Mendengar bahwa Leluhur Akademi Hongmeng adalah Taois Alam Semesta Primordial membuat Yang Xiaotian merasa senang di dalam hatinya.
“Akademi Hongmeng adalah salah satu akademi terbesar di Tiga Benua Murni dalam hal sumber daya kultivasi, sungguh menakjubkan,” kata Lu Tua, “Setiap tahun, ujian murid Sekte Luar memberikan hadiah berupa Ramuan Ilahi Sembilan Puluh Juta Tahun atau bahkan Ramuan Ilahi Seratus Juta Tahun.”
“Tentu saja, ada juga Air Suci Dao Sembilan Puluh Juta Tahun atau bahkan Air Suci Dao Lapisan Kesepuluh.”
Yang Xiaotian sangat tersentuh, dan dia bertanya, “Lalu ke mana saya harus pergi untuk mengikuti ujian Akademi Hongmeng?”

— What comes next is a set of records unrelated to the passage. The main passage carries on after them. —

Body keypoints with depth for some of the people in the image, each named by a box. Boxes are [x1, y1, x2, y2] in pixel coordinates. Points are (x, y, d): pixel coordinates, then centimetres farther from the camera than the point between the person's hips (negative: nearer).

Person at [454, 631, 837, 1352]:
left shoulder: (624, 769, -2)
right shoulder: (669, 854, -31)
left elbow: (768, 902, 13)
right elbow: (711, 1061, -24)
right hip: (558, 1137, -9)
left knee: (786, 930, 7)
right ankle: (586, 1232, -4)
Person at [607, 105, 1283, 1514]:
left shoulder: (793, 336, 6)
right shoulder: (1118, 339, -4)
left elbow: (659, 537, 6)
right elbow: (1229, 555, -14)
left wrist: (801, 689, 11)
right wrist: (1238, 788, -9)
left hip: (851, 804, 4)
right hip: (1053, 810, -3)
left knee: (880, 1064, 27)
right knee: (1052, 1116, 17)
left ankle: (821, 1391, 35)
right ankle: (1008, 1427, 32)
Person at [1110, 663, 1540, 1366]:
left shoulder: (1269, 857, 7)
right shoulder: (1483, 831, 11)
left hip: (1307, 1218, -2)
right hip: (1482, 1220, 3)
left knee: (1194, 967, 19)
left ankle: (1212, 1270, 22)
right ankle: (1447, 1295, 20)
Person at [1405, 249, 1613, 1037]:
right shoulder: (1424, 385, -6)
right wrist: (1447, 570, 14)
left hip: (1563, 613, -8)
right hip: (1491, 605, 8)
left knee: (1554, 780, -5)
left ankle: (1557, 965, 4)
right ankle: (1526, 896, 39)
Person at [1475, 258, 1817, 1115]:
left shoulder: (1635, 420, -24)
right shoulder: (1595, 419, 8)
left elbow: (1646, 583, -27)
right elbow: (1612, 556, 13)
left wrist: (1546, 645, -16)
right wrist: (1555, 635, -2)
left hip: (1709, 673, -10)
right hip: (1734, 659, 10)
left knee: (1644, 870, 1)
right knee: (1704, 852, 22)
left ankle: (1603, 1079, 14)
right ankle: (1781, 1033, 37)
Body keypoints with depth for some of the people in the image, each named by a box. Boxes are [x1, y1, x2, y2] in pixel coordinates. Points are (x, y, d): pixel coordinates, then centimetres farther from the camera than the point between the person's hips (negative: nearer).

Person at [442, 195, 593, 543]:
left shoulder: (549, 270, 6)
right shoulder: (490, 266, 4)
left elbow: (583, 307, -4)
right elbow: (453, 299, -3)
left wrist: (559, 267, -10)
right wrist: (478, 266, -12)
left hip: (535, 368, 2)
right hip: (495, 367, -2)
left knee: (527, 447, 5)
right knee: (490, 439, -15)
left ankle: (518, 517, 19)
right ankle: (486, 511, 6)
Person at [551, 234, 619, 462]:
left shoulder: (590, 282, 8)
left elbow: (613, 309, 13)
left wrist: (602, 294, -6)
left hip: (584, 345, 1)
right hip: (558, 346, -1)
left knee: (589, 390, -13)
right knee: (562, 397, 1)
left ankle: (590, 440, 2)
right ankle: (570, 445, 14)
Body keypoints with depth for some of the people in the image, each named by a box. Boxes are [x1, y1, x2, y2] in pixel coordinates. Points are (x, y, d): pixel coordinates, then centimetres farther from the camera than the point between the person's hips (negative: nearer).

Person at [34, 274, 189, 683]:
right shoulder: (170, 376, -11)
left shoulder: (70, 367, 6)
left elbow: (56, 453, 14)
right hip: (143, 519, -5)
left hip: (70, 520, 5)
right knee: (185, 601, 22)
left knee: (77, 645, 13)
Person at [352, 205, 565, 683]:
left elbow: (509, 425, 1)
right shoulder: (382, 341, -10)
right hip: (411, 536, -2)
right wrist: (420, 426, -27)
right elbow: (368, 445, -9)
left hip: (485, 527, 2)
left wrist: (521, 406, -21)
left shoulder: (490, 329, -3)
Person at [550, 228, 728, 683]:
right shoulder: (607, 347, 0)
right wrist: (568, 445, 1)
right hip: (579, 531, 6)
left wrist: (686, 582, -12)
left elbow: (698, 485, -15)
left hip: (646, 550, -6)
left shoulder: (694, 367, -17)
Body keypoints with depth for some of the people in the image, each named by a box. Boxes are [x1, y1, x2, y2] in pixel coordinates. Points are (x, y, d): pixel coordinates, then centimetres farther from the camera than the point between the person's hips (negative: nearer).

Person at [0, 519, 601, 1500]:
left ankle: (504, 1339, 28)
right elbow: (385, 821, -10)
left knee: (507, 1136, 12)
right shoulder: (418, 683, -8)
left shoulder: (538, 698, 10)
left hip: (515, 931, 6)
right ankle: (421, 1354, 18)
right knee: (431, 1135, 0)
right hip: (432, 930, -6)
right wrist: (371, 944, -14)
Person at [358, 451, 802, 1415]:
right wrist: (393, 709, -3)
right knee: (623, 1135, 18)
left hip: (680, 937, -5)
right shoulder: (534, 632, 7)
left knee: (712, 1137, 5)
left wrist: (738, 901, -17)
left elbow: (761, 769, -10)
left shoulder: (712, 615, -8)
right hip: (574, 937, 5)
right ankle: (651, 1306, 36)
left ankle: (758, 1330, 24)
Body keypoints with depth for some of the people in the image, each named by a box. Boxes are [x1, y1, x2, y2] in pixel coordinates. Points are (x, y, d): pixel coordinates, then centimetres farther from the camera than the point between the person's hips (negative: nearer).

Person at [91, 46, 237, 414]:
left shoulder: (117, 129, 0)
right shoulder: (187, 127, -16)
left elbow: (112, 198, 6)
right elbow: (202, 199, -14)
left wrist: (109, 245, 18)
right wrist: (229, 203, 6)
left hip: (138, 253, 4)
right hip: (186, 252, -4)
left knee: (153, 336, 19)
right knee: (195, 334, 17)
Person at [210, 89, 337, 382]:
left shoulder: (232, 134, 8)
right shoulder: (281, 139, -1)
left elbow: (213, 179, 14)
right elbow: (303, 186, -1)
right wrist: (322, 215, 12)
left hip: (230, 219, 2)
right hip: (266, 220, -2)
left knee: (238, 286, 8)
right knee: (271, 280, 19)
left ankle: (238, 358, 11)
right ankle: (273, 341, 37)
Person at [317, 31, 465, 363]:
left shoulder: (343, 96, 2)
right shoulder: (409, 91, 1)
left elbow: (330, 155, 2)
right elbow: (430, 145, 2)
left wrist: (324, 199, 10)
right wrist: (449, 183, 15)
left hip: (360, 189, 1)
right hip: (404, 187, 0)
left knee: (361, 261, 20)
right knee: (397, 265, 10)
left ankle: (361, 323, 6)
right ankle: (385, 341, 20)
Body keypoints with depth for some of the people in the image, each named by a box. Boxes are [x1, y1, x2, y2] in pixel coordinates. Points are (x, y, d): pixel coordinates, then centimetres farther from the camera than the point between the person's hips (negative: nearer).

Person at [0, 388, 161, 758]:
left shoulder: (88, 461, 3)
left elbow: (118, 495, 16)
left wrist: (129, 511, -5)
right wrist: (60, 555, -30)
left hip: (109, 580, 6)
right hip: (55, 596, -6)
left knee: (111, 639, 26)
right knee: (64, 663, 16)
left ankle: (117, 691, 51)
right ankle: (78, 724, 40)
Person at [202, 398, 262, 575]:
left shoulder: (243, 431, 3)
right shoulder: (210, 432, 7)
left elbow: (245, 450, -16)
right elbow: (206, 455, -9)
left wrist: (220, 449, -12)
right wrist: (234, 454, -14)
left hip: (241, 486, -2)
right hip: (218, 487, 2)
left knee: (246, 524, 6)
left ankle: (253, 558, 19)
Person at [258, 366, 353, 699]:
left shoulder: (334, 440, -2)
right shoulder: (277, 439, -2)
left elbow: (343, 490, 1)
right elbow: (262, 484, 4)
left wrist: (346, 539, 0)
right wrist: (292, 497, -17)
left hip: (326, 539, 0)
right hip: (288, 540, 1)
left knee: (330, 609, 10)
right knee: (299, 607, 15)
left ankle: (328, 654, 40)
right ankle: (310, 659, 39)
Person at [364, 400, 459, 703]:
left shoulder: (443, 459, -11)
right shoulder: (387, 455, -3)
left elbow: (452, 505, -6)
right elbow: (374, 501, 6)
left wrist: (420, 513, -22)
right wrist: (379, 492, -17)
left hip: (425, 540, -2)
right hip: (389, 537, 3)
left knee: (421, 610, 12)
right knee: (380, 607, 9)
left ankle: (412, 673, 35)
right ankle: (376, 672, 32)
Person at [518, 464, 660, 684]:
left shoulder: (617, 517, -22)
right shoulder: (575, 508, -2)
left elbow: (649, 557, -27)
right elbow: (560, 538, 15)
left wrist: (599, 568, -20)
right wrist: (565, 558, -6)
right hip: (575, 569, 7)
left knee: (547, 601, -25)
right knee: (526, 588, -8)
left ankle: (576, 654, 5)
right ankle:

“Markas besar Akademi Hongmeng berada di Pegunungan Alam Semesta Primordial, sangat jauh dari sini; namun, Akademi Hongmeng telah mendirikan cabang di banyak kerajaan dan kekaisaran. Ada cabang Akademi Hongmeng di Kota Kerajaan Negara Api Surgawi, dan mereka membuka pendaftaran setiap bulan Juli dan Agustus. Tuan Muda dapat bergabung dengan Kampus Cabang Api Surgawi,” kata Lu Tua.
Yang Xiaotian mengangguk, dan besok dia akan menanyakan secara pasti kapan Kampus Cabang Api Surgawi Akademi Hongmeng membuka pendaftaran tahun ini, serta pergi ke Kamar Dagang Api Surgawi untuk membeli Obat Ilahi Sembilan Puluh Juta Tahun dan Air Suci Dao Sembilan Puluh Juta Tahun.
Keesokan harinya, Yang Xiaotian dan Old Lu tiba di Akademi Hongmeng.
Akademi Hongmeng terletak di wilayah paling makmur di Kota Kerajaan Api Surgawi, dengan pintu masuk yang sangat megah yang seluruhnya terbuat dari satu blok Batu Suci Primordial, dipenuhi dengan energi suci primordial yang sangat kuat.
Berdiri di depan pintu masuk Akademi Hongmeng, Tubuh Ilahi Alam Semesta Primordial Yang Xiaotian dipenuhi dengan kegembiraan dan antusiasme.
Yang Xiaotian dan Old Lu mendekati kantor perekrutan yang berada di samping gerbang.
Saat itu bulan Juni, dan mungkin karena masih awal, kantor perekrutan tidak ramai; hanya seorang guru perempuan yang duduk di ruangan itu, dengan santai membolak-balik Buku Panduan Rahasia Alkimia, dengan kaki bersilang.